L’écart urbain-rural en Pologne était dramatique, notamment en termes de conditions de vie matérielles. Statistiquement parlant, un villageois n’avait que l’équivalent de 360 ​​euros à la fin du mois – dans des villes comme Varsovie ou Cracovie c’était plus du triple à 1 100 euros. En conséquence, des centaines de milliers de résidents ruraux ont déménagé à l’étranger à la recherche d’emplois mieux rémunérés.
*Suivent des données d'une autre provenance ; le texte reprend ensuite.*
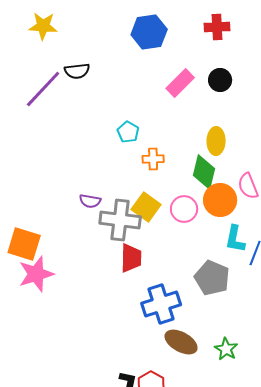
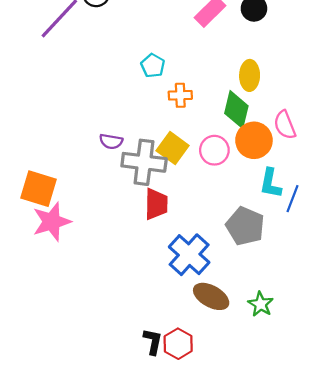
blue cross: (161, 304) -> (189, 255), turned -30

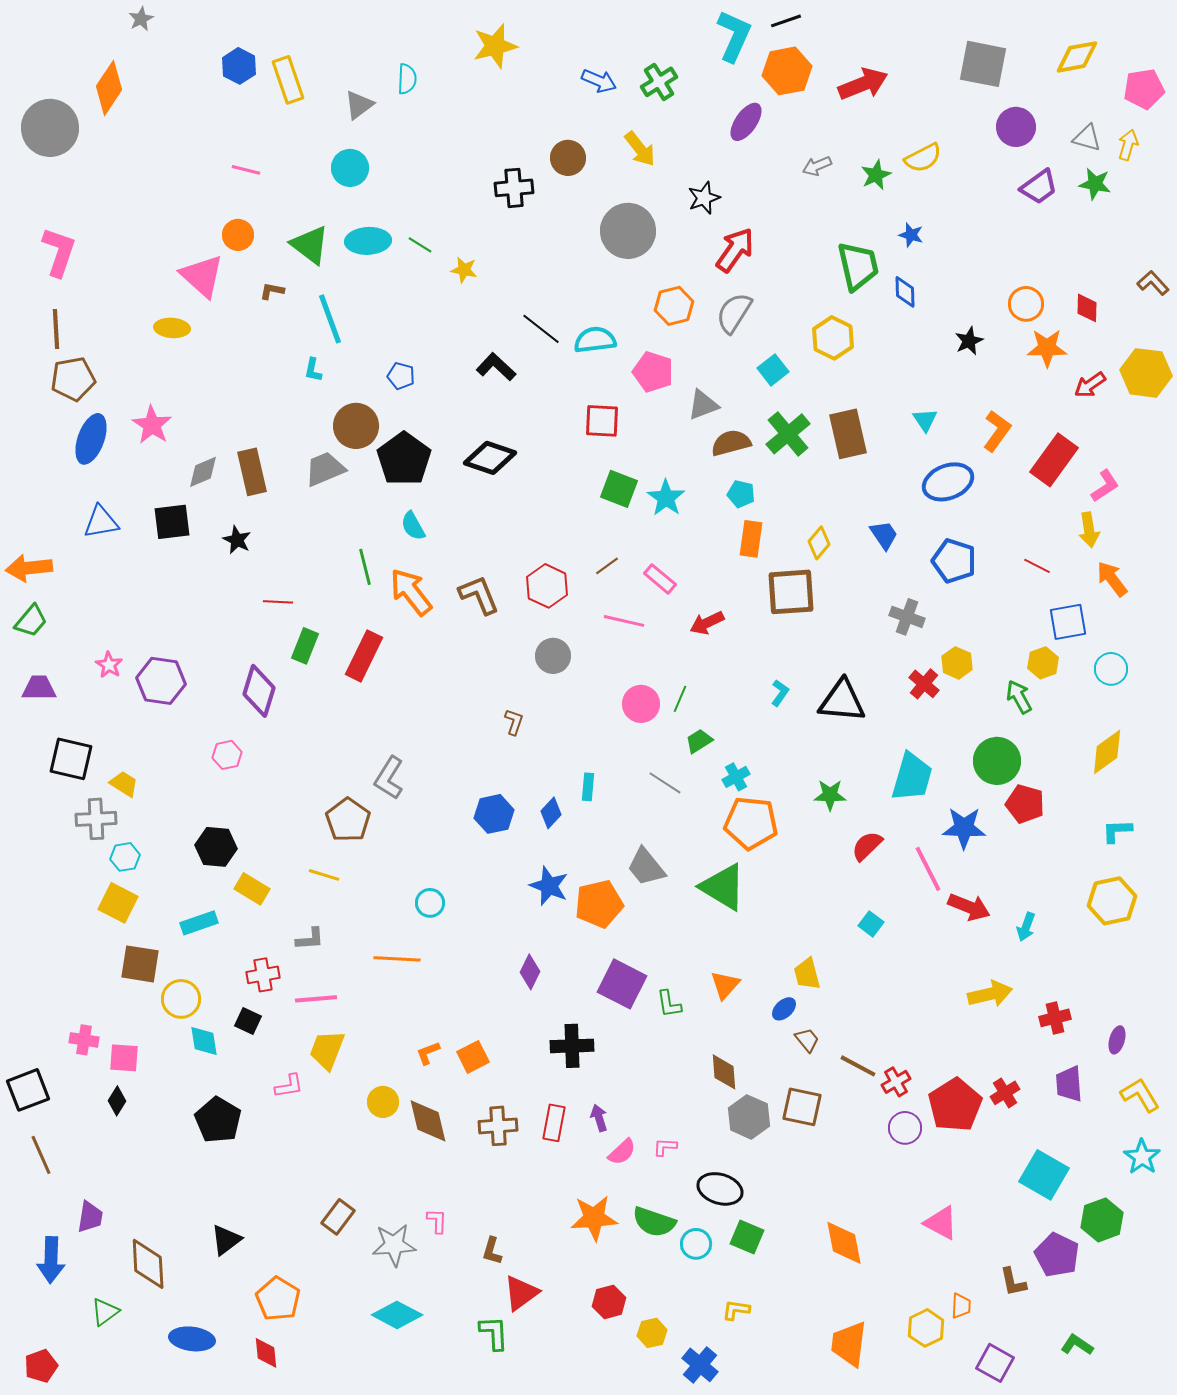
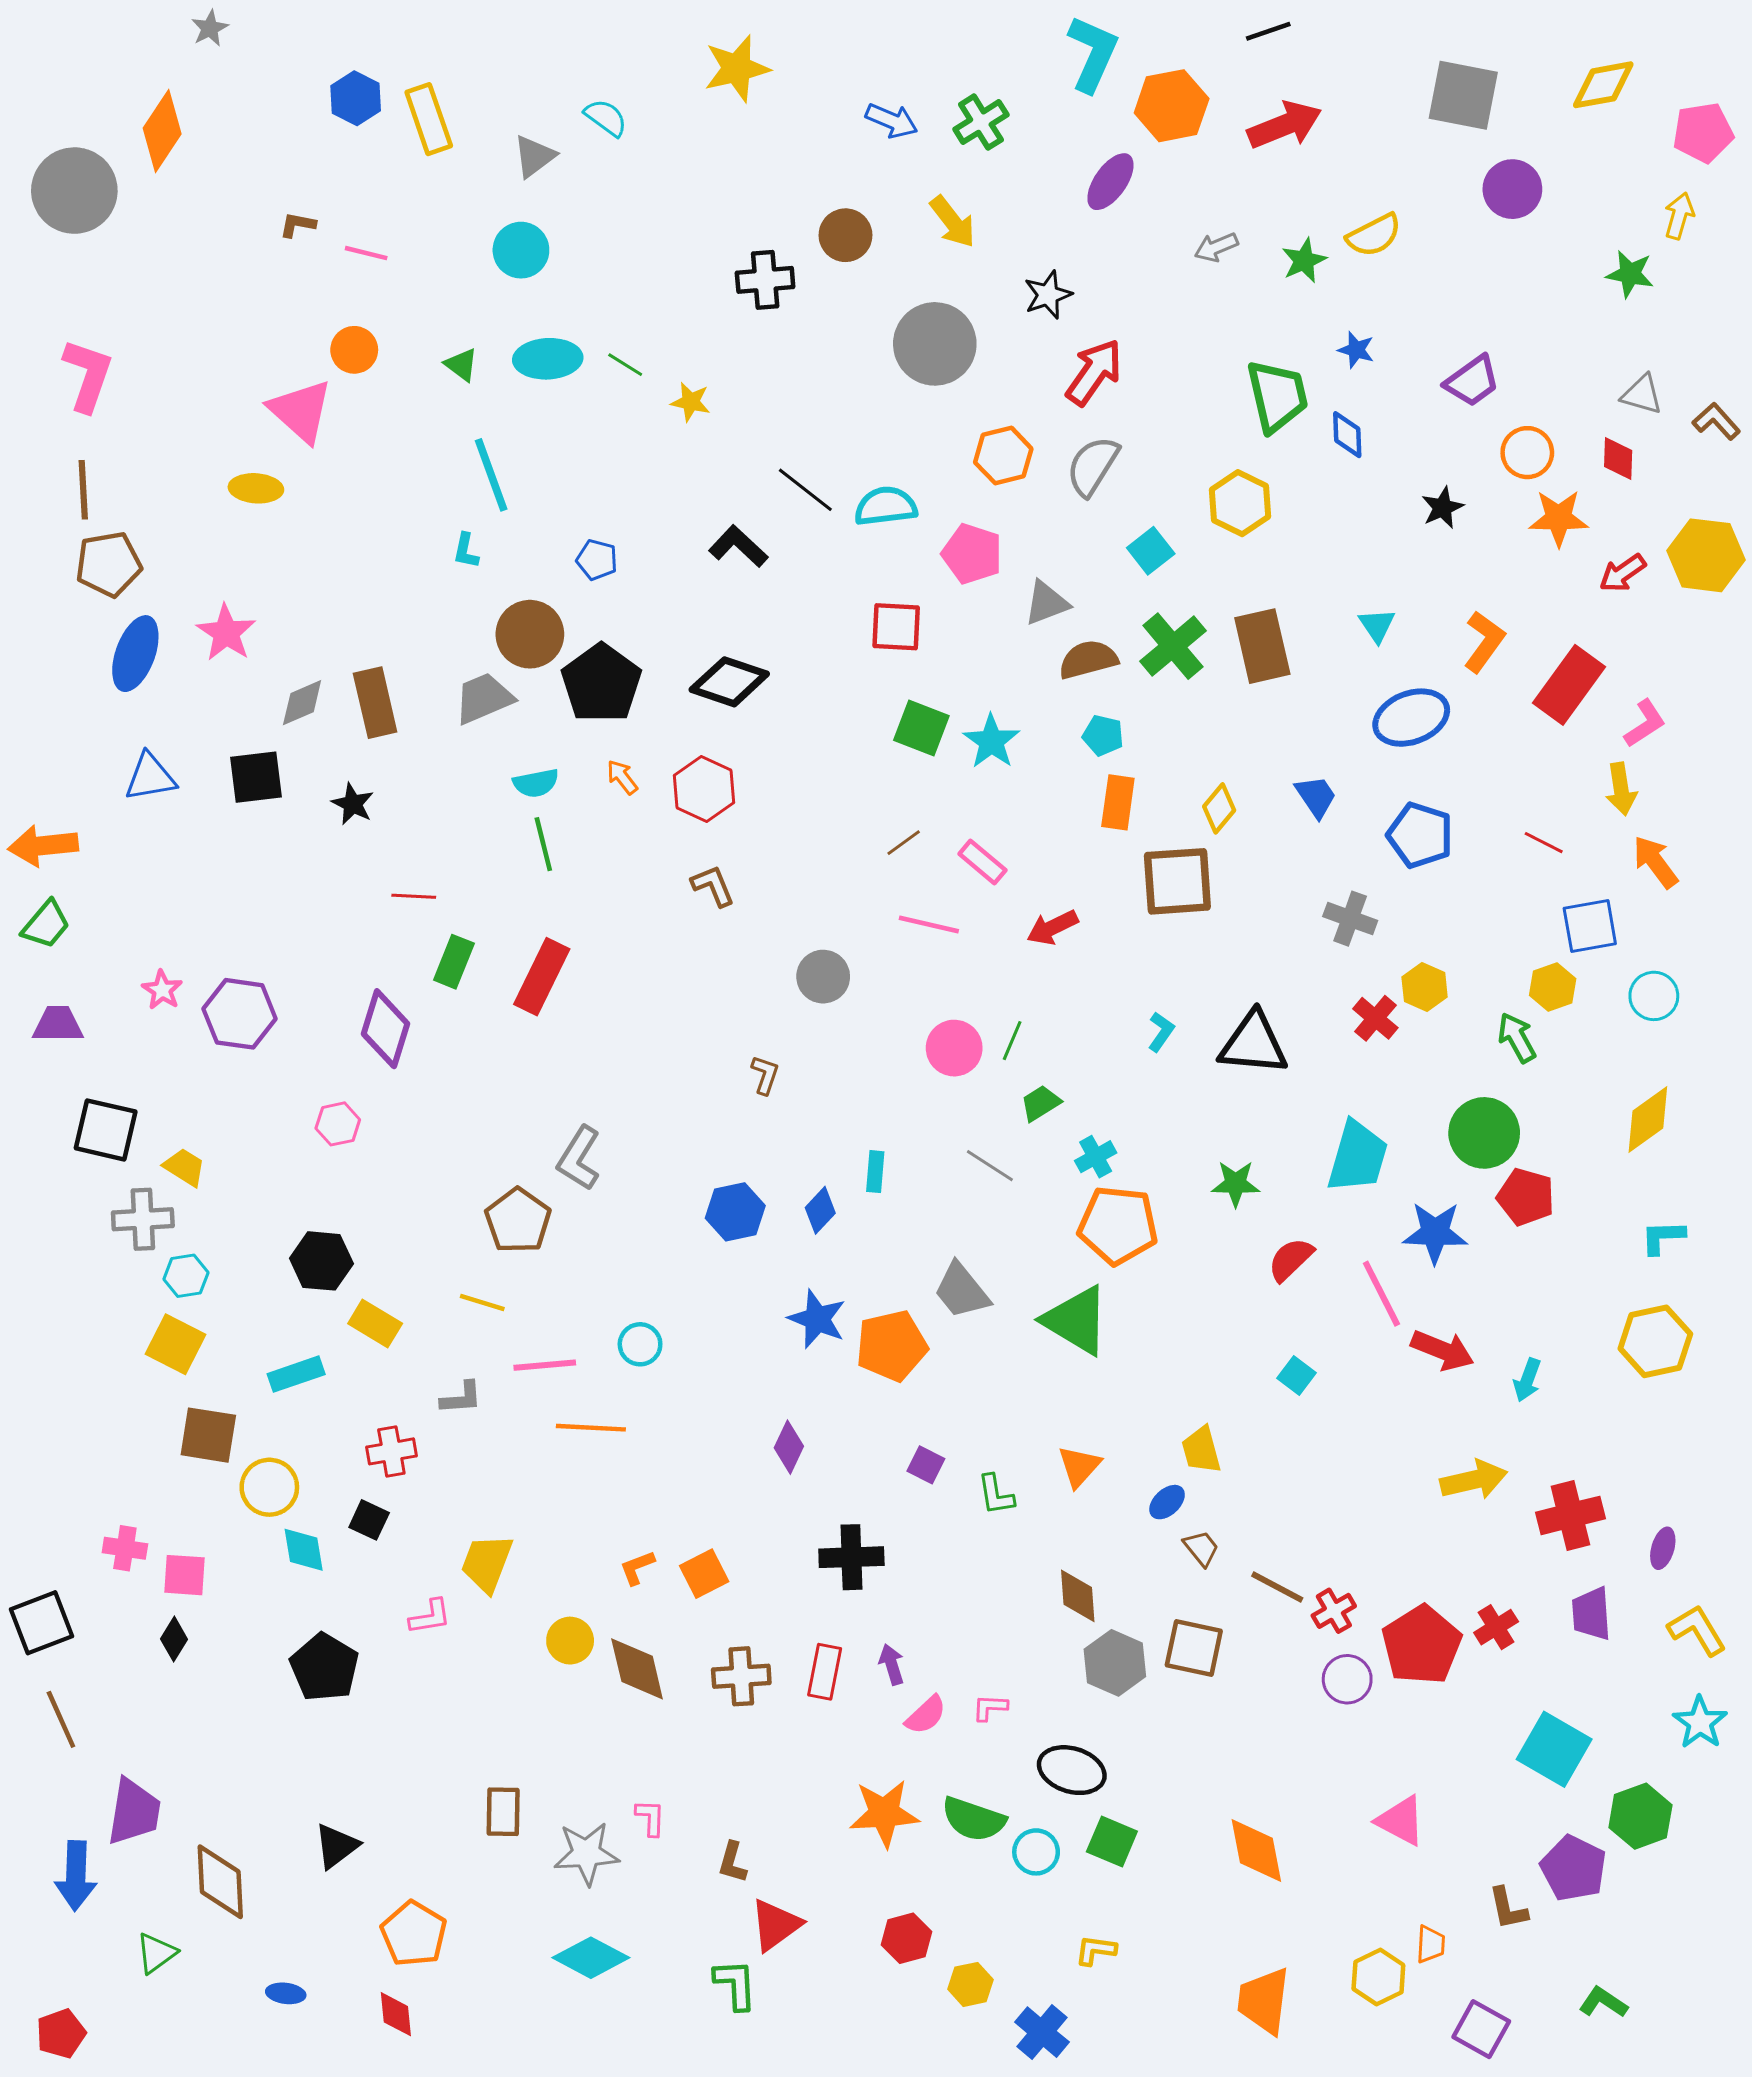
black line: (786, 21) -> (1268, 31), moved
cyan semicircle: (407, 79) -> (606, 118), turned -56
gray triangle: (1087, 138) -> (1642, 395), moved
purple trapezoid: (1039, 187) -> (1472, 381), moved
green triangle: (310, 245) -> (461, 365), size x0.6
brown L-shape: (272, 291) -> (298, 225), moved
cyan semicircle: (413, 526) -> (536, 783), moved, turned -72
red hexagon: (547, 586) -> (704, 789), moved
orange arrow: (411, 592) -> (622, 777), moved, size x0.5
brown L-shape: (479, 595) -> (713, 886), size x0.7
purple square: (622, 984) -> (926, 1465), size x0.5
pink line: (316, 999) -> (545, 1365), moved
red cross: (1055, 1018) -> (1570, 1515), size x1.4
purple trapezoid: (90, 1217) -> (134, 1812), size x1.4
brown rectangle: (338, 1217) -> (503, 1812), turned -36
blue ellipse: (192, 1339) -> (286, 1993), size x0.6

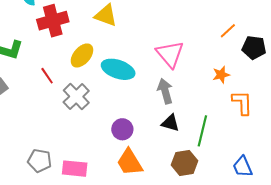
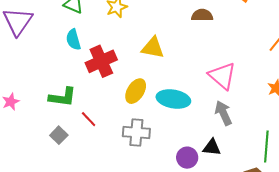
red line: (47, 76) -> (89, 119), moved
gray cross: (76, 97) -> (136, 133), turned -32
black triangle: (170, 123) -> (212, 147), moved

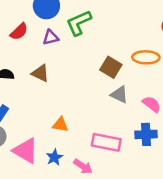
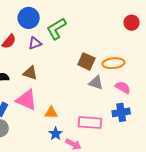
orange ellipse: (146, 57) -> (113, 63), moved
pink triangle: (26, 151) -> (26, 100), moved
blue star: (54, 157) -> (56, 134), moved

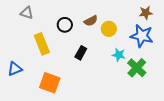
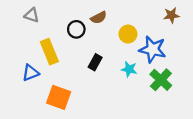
brown semicircle: (91, 21) -> (99, 18), moved
blue star: (142, 36) -> (153, 49), moved
cyan star: (119, 55) -> (129, 69), moved
blue triangle: (15, 69) -> (31, 73), moved

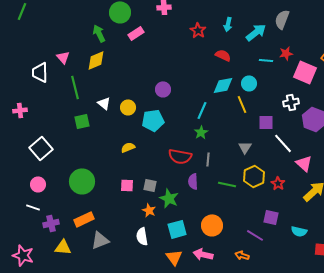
Dans le village de Leszczyński, 500 habitants sur 2 800 travaillaient parfois à l’étranger. Andrzej Leszczyński souhaitait également quitter son domicile en 2015. « Les offres d’emploi étaient nettement meilleures à l’étranger », se souvient-il. « Surtout, ma femme et ma famille m’ont d’abord arrêté. Mais ensuite je n’ai pas vu d’autre issue. Je voulais partir. Et si le gouvernement n’avait pas changé à ce moment-là, je ne serais plus en Pologne aujourd’hui. ce changement de gouvernement a été principalement effectué par la population rurale.

Le PiS a habilement exploité le mécontentement à la campagne

Les zones rurales abandonnées de Pologne ont traditionnellement un grand pouvoir politique. Le pays est le lieu où se décident les élections. Le PiS l’a reconnu lors des élections législatives de 2015 et a habilement exploité le mécontentement des habitants des zones rurales pour atteindre leurs objectifs. Entre autres choses, elle a promis de supprimer les échappatoires fiscales pour les riches et d’introduire des prestations sociales complètes telles que les allocations familiales. Cela était bien plus apprécié à la campagne que dans les villes. Andrzej Leszczyński a également été impressionné par les promesses faites par le PiS : « Il y avait des familles très pauvres dans mon cercle d’amis, surtout quand l’homme ne pouvait plus travailler après un accident. On peut dire que beaucoup de ces familles vivent désormais décidément plus digne. » Il est juste de dire que la population rurale a porté le PiS au pouvoir.

Dieu, honneur, foyer et famille

Le PiS aborde aussi spécifiquement les valeurs de la population rurale : Dieu, honneur, foyer et famille. Des valeurs qui comptent aussi beaucoup pour Andrzej Leszczyński : « Cela sont des choses qui sont toujours appréciées et chéries ici dans le pays. Les problèmes commencent là où ces valeurs ne sont pas respectées. Malheureusement, tout le monde ne veut pas s’identifier à ces valeurs.  »

Le PiS remporte les élections nationales

La protestation des citadins est dirigée précisément contre cette orientation conservatrice du PiS, tandis que le parti du pays marque avec elle. Lors de l’élection présidentielle de 2020, par exemple, dans la municipalité d’Andrzej, 82 % ont voté Andrzej Duda, le candidat présidentiel du PiS. L’élection a montré à quel point le pays est divisé. Le président Duda a été réélu avec 51 % lors d’un second tour. Un choix pourrait difficilement être plus proche. Alors que les ruraux en particulier ont voté pour le PiS, les villes et l’ouest de la Pologne étaient des bastions de la plate-forme civique de l’opposition.

En Pologne, les inconnus ont fait entendre leur voix, mais il y a aussi une refonte croissante ici. Les promesses des Pis ne suffisent pas.